Leaders spoke about the audits of induction of labour pathways against induction guidelines. They told us they audited 20 sets of notes per month and in doing so had found some high-risk women and birthing people were being given propress without consultant review beforehand. They said that this learning had been fed back to staff who were reminded of the process. Staff also discussed an improvement project that was being carried out to look at ways to reduce delays around medication to take out. One staff member said they would be keen to carry out an audit of telephone calls on their ward as they spent a lot of time taking calls each day and often did not have ward clerk support.

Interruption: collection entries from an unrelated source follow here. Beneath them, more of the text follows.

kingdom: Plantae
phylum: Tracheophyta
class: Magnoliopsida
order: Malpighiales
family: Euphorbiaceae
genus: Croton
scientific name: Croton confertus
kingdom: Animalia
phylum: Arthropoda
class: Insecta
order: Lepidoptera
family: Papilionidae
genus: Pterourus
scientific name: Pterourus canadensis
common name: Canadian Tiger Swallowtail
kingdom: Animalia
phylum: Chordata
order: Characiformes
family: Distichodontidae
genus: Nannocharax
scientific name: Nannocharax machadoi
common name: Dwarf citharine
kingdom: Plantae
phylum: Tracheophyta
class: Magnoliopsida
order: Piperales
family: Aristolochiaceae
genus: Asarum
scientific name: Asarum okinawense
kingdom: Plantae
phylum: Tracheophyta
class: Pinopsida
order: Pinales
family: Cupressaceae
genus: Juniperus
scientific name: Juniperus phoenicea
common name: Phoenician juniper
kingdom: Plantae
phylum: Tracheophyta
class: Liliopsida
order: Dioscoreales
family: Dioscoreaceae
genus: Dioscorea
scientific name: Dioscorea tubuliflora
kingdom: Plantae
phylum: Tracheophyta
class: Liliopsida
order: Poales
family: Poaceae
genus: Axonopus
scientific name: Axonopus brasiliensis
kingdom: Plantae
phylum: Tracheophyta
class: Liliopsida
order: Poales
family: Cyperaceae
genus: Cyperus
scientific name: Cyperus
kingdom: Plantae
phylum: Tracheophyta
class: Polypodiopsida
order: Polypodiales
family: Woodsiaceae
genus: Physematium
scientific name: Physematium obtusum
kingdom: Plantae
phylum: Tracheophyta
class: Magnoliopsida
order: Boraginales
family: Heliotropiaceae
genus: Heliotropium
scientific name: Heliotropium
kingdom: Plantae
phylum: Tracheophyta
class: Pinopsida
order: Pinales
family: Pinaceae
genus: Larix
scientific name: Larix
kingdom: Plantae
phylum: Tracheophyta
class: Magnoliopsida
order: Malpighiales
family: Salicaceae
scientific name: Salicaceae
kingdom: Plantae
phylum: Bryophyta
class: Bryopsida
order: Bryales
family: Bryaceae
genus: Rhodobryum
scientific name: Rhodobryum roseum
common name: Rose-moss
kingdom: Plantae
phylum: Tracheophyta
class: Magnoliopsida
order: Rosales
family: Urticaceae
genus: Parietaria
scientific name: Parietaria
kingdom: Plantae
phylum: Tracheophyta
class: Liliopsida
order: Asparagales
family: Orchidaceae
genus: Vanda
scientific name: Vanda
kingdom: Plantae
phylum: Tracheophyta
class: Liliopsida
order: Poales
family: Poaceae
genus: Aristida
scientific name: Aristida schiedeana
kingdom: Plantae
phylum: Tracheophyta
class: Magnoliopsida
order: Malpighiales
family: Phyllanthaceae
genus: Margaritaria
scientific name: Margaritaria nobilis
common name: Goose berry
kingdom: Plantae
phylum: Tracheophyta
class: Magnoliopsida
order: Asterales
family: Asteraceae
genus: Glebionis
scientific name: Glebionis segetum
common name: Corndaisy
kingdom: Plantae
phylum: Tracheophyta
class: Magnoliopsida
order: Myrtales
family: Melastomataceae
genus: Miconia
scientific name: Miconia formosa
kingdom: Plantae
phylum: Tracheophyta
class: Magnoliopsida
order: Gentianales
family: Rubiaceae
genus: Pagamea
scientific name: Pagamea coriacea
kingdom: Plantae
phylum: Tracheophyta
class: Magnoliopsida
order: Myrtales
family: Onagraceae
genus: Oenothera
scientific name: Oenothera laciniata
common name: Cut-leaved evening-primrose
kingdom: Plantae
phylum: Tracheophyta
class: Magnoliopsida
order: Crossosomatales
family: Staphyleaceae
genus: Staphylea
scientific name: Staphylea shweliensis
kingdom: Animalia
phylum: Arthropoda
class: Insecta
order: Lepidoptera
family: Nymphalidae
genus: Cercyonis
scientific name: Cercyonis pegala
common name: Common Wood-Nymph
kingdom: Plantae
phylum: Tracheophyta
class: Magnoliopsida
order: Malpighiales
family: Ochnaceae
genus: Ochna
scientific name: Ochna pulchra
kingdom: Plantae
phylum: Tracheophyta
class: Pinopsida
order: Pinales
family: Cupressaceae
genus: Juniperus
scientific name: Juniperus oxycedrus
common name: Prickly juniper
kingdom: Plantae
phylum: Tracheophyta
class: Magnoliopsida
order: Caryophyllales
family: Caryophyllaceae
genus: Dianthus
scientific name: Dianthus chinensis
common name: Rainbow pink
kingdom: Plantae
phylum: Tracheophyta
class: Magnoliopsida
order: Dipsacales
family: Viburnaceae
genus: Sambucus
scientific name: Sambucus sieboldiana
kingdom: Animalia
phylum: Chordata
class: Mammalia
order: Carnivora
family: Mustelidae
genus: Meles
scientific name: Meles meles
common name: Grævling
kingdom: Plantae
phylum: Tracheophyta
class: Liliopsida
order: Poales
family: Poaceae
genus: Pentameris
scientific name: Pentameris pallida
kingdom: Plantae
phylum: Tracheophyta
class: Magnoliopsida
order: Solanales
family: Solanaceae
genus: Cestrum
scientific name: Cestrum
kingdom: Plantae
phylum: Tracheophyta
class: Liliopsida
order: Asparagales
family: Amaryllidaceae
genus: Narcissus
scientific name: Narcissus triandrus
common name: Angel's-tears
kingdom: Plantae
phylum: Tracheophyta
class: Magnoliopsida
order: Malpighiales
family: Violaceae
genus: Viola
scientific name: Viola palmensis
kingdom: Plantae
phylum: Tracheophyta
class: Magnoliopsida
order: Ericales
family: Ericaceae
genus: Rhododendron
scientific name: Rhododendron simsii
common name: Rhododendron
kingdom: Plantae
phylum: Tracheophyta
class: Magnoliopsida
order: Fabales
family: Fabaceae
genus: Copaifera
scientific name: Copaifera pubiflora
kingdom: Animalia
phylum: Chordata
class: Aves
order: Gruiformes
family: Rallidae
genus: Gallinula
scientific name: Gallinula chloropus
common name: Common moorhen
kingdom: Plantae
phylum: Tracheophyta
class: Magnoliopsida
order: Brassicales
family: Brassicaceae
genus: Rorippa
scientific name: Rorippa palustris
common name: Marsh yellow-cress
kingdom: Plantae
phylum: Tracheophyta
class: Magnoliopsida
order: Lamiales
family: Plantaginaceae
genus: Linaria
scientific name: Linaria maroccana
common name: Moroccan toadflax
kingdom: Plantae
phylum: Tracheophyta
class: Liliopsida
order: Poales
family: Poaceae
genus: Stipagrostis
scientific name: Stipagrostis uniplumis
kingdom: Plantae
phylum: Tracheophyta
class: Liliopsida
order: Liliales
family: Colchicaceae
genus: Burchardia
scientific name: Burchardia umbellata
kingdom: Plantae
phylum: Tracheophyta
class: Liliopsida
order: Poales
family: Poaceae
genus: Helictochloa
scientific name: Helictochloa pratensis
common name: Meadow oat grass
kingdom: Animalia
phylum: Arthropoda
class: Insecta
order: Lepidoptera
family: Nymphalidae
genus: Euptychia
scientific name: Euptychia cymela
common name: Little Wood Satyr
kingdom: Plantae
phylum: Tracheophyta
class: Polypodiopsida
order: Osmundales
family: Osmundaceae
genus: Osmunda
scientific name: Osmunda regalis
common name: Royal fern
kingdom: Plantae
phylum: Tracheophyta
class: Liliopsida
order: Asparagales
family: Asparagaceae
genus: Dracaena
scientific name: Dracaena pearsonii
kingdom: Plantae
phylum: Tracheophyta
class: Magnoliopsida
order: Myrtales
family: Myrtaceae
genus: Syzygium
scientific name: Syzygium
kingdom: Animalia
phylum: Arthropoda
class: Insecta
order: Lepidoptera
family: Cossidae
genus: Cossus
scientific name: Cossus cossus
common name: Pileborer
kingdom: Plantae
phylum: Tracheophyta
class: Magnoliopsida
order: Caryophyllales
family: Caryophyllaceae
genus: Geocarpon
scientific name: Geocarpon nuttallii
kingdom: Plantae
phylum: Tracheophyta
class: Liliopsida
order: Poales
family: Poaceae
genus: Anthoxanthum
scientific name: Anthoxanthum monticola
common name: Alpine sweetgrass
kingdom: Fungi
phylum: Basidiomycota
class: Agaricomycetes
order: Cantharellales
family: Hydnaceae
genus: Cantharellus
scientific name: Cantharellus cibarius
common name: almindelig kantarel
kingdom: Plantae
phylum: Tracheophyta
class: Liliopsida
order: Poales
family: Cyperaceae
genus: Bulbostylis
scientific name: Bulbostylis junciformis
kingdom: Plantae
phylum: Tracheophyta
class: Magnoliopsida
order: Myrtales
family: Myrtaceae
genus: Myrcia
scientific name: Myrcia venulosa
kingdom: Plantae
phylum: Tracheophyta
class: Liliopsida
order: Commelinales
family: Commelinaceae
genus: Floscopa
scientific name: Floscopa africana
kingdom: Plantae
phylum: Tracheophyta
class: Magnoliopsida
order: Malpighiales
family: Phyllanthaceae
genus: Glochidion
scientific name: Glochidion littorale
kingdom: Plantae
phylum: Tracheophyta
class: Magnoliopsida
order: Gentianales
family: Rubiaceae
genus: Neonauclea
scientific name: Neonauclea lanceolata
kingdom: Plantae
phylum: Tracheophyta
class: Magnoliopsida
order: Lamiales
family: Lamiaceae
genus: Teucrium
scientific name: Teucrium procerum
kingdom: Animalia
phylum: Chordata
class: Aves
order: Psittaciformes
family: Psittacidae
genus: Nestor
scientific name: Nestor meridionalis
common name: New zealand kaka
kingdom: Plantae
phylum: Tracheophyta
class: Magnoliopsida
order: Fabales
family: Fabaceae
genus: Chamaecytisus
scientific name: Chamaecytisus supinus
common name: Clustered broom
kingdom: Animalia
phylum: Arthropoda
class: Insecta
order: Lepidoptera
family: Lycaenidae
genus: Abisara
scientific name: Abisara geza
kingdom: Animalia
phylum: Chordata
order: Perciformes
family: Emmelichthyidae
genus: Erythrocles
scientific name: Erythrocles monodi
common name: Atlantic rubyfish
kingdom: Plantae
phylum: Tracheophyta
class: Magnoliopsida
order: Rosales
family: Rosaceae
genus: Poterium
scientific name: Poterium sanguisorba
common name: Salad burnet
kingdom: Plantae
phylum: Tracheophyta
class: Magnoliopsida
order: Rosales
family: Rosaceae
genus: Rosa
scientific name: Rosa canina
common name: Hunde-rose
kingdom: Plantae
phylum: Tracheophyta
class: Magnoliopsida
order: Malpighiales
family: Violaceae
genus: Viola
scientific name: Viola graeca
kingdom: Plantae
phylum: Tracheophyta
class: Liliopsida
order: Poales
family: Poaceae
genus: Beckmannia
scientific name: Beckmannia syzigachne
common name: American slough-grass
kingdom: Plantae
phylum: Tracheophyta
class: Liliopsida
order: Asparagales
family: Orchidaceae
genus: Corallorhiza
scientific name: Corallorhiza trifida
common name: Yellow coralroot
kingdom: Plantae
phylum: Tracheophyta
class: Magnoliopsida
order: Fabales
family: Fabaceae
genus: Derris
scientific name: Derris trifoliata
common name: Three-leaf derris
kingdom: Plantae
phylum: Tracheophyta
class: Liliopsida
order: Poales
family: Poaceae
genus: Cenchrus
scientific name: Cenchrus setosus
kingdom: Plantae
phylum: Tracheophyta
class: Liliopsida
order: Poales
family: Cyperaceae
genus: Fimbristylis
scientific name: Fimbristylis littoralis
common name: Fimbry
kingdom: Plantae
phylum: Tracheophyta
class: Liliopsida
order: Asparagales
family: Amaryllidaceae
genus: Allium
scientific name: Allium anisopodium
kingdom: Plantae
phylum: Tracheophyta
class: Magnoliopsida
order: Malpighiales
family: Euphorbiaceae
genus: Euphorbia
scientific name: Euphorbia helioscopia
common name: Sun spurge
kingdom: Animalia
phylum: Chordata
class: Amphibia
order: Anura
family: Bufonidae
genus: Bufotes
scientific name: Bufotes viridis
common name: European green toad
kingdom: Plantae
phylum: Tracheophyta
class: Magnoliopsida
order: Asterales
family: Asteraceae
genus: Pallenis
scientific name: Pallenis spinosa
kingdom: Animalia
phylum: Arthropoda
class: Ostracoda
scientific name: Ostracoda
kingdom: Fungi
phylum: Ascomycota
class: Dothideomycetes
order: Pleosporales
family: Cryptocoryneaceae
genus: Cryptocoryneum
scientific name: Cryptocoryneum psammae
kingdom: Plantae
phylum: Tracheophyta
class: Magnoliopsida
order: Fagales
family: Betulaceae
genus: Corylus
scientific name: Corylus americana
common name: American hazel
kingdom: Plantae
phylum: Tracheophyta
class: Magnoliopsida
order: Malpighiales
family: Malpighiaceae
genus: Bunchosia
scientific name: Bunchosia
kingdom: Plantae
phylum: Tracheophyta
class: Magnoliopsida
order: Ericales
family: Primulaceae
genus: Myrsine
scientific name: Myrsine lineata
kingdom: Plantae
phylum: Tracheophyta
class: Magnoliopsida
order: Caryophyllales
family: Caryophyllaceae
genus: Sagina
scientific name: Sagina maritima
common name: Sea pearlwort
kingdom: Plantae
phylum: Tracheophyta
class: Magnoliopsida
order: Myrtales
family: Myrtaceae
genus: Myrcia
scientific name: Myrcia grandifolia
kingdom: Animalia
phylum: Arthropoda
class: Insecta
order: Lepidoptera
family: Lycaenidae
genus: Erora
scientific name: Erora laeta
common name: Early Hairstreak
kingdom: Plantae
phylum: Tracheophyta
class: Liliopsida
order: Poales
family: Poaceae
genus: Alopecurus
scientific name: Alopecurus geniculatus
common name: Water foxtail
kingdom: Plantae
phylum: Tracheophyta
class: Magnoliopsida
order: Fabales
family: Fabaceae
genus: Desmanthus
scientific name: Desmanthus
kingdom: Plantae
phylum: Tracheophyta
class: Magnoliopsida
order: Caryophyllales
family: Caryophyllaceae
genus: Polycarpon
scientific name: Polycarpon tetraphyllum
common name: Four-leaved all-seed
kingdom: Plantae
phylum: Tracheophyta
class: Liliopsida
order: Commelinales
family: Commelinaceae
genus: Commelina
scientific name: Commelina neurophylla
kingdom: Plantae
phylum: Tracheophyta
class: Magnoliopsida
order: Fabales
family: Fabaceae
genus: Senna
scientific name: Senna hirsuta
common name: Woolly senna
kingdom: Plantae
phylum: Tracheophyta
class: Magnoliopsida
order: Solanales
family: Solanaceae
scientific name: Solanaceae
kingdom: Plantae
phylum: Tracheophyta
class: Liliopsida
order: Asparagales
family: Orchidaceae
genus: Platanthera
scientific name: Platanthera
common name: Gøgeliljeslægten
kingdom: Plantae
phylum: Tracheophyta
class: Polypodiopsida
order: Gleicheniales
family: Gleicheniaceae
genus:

Information about people’s care was routinely collected and monitored. For example, we saw in the Maternity and Neonatal quality report (May 2024) that perinatal mortality data for April had been reported on. There was also evidence that other information was collected and monitored including Robson categorisation, newborn screening and red flags. The service had carried out various quality improvement projects and audits. For example, there had been a major obstetric haemorrhage audit completed in 2023, a re audit on enhanced recovery in obstetric surgery as well as an introduction to obstetric review on the service electronic notes system. The projects identified areas for improvement and made recommendations to improve outcomes. The service completed audits with the aim of improving outcomes, those completed included fresh eyes, red flags and triage. The service benchmarked itself against other hospitals. We saw some slides titled Reviewing National Maternity Dashboard Data for the Local Maternity and Neonatal System. Areas benchmarked included bookings data, ethnicity and deprivation, smoking data, 3rd and 4th degree tears and post-partum haemorrhage. We saw that a peer review of the maternity departments had been completed in April 2023 and that a summary of recommendations and areas of improvement had been identified within the report. The service collected data on births and readmissions. They also used key performance indicators to measure performance in areas such as timeliness of antenatal screening and avoidable repeat tests.
The MBRRACE-UK perinatal mortality report: 2022 births highlighted stable & adjusted mortality rate excluding deaths due to congenital anomalies was 0.89 per 1,000 live births; as more than 5% higher than the average for similar Trusts. The stabilised & adjusted neonatal mortality rate had been more than 5% higher than the average for each of the last three years. The service was working with other organisations following emerging themes resulting in patient safety issues and poor outcomes. There was an action plan in place to address these concerns which was reported on in the most recent Maternity and Neonatal quality report. The CCQ maternity Survey 2023 showed the trust compared about the same as other trusts in relation to labour and birth, staff caring for you and care in hospital after birth. The service had compared the results to the previous maternity survey and identified actions to improve. The triage report December to May 2024 showed trust targets were not met in areas such as the initial triage assessment, ongoing midwifery care and ongoing medical care. We reviewed the report Saving babies lives January 2024 to March 2024. The service passed each element 1 to 6 at 70% or above. We noted the service had reported poor outcome for two cases following postponement in induction of labour at 41+6 weeks. Findings noted in a quarterly report dated January 2024 to March 2024 included 11 admissions in this time period could have been managed on the current transitional care unit (TCU), 13 additional admissions could have been avoided with enhanced TCU and support services. Patient Safety Incident Response Framework data showed the main themes as being unexpected transfer to the neonatal unit (17), communication failure with social care (14) and incorrectly filed notes and consent incomplete/missing (10).
Consent to care and treatment
We did not look at Consent to care and treatment during this assessment. The score for this quality statement is based on the previous rating for Effective.